Il coro tragico raggiunge il livello ricettivo del corpo in maschera (reagendo produce l’azione), gesti e parole sono dotati di organicità e risultano essenziali alla fruizione. L’ultimo sentiero da intraprendere, riguarda le varietà comiche, il burlesco, l’assurdo, l’eccentrico. Dalla maschera neutra al naso rosso di Pierre Byland, l’attore approda al ruolo che reclama l’esperienza personale della creazione, la ricerca del proprio lato risibile, che non esiste al di fuori dell’attore che lo recita: il clown.

L’insegnamento teatrale di Jacques Lecoq, di poggiare lo sguardo sul mondo affinché riviva in noi, si compie nell’affermazione del suo opposto: vivere noi stessi, nell’effetto che produciamo sul mondo.

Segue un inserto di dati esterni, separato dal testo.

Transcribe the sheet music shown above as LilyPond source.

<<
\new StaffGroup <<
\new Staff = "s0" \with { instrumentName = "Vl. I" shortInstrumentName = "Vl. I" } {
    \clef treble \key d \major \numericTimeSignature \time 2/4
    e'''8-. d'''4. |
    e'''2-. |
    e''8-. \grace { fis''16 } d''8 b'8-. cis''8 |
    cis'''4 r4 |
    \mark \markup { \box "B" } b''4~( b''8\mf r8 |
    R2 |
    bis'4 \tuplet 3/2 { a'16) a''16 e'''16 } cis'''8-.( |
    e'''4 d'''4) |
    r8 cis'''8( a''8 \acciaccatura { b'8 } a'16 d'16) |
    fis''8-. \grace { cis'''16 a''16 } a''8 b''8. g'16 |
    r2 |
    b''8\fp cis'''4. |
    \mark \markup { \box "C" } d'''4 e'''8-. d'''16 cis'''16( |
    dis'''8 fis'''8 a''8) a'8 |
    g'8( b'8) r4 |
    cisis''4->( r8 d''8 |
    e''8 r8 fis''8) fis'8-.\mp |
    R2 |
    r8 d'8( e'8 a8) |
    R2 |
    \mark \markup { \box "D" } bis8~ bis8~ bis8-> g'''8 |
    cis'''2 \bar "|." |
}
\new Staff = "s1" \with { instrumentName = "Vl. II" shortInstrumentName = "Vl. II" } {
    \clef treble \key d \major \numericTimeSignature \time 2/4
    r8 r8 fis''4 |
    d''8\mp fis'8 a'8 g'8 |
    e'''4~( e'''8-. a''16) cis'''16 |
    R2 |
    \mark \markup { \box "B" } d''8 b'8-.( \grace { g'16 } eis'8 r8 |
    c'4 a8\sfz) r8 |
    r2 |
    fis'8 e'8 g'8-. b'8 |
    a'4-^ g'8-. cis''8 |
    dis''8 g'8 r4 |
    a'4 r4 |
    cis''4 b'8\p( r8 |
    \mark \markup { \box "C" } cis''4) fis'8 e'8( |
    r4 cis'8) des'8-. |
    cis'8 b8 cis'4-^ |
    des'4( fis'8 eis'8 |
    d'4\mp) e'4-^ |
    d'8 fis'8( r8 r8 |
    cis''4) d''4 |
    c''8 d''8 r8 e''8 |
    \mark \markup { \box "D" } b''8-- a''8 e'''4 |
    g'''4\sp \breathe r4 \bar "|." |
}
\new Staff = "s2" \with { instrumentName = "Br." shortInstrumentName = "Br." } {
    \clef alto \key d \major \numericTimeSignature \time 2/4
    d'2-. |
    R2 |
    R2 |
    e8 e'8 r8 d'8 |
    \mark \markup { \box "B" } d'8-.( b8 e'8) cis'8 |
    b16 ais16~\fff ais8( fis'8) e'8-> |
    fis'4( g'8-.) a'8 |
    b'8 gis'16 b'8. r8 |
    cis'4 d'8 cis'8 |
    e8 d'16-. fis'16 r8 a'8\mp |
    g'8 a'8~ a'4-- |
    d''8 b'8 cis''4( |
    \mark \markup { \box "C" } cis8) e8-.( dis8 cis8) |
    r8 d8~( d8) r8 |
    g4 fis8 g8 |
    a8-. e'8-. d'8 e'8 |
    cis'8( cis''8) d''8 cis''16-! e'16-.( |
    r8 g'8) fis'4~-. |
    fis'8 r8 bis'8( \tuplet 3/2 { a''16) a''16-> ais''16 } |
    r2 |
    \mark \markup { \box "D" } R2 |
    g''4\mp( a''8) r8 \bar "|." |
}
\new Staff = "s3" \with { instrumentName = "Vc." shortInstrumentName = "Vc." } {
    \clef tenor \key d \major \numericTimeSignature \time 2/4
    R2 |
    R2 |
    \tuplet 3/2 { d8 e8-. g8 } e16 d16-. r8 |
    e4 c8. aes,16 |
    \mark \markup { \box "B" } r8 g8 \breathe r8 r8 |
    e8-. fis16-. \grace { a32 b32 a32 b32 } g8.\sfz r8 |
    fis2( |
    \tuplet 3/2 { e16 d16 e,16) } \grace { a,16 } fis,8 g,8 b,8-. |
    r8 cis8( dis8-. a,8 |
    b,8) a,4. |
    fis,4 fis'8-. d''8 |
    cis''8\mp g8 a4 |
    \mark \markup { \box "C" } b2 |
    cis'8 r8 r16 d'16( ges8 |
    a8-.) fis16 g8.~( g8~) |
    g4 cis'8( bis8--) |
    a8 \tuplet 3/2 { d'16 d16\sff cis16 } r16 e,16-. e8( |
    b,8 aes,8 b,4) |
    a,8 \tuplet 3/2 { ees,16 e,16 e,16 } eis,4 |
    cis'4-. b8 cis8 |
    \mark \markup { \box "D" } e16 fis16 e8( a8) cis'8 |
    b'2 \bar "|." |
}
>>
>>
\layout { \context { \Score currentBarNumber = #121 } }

La fine del percorso, ci riconduce al principio: «Point d’appui et point d’arrivée, dans ce qui n’a ni commencement ni fin». Come gli argini del fiume, le regole della creazione drammatica contengono, e al tempo stesso definiscono, la forma della materia.

La funzione dell’argine è di far sì che la forza della corrente non si arresti, non si disperda ma fluisca in libertà all’interno di un sentiero definito che è lei stessa a imprimere nella terra fertile dell’immaginario. La poesia, la musica, la recitazione, agiscono come il vento, sono gli elementi essenziali del moto che nella direzione e nel ritmo trova la sua ragion d’essere. Le acque del fiume, in perenne movimento dalla sorgente alla foce, restituiscono nel loro viaggio il senso profondo, vivo, della permanenza.

Ogni cultura porta con sé un immaginario, cambiano gli elementi, cambia la forma della materia ma ci sarà sempre un fiume in movimento, reale o illusorio, che guiderà la ricerca della verità riflettendo l’immagine di un corpo poetico che “fa corpo con”, che mima se stesso nell’atto di re-inventarsi. Riscoprirsi in armonia con la natura, gli altri, la realtà di cui si è parte, per capirla e migliorarla attraverso l’arte.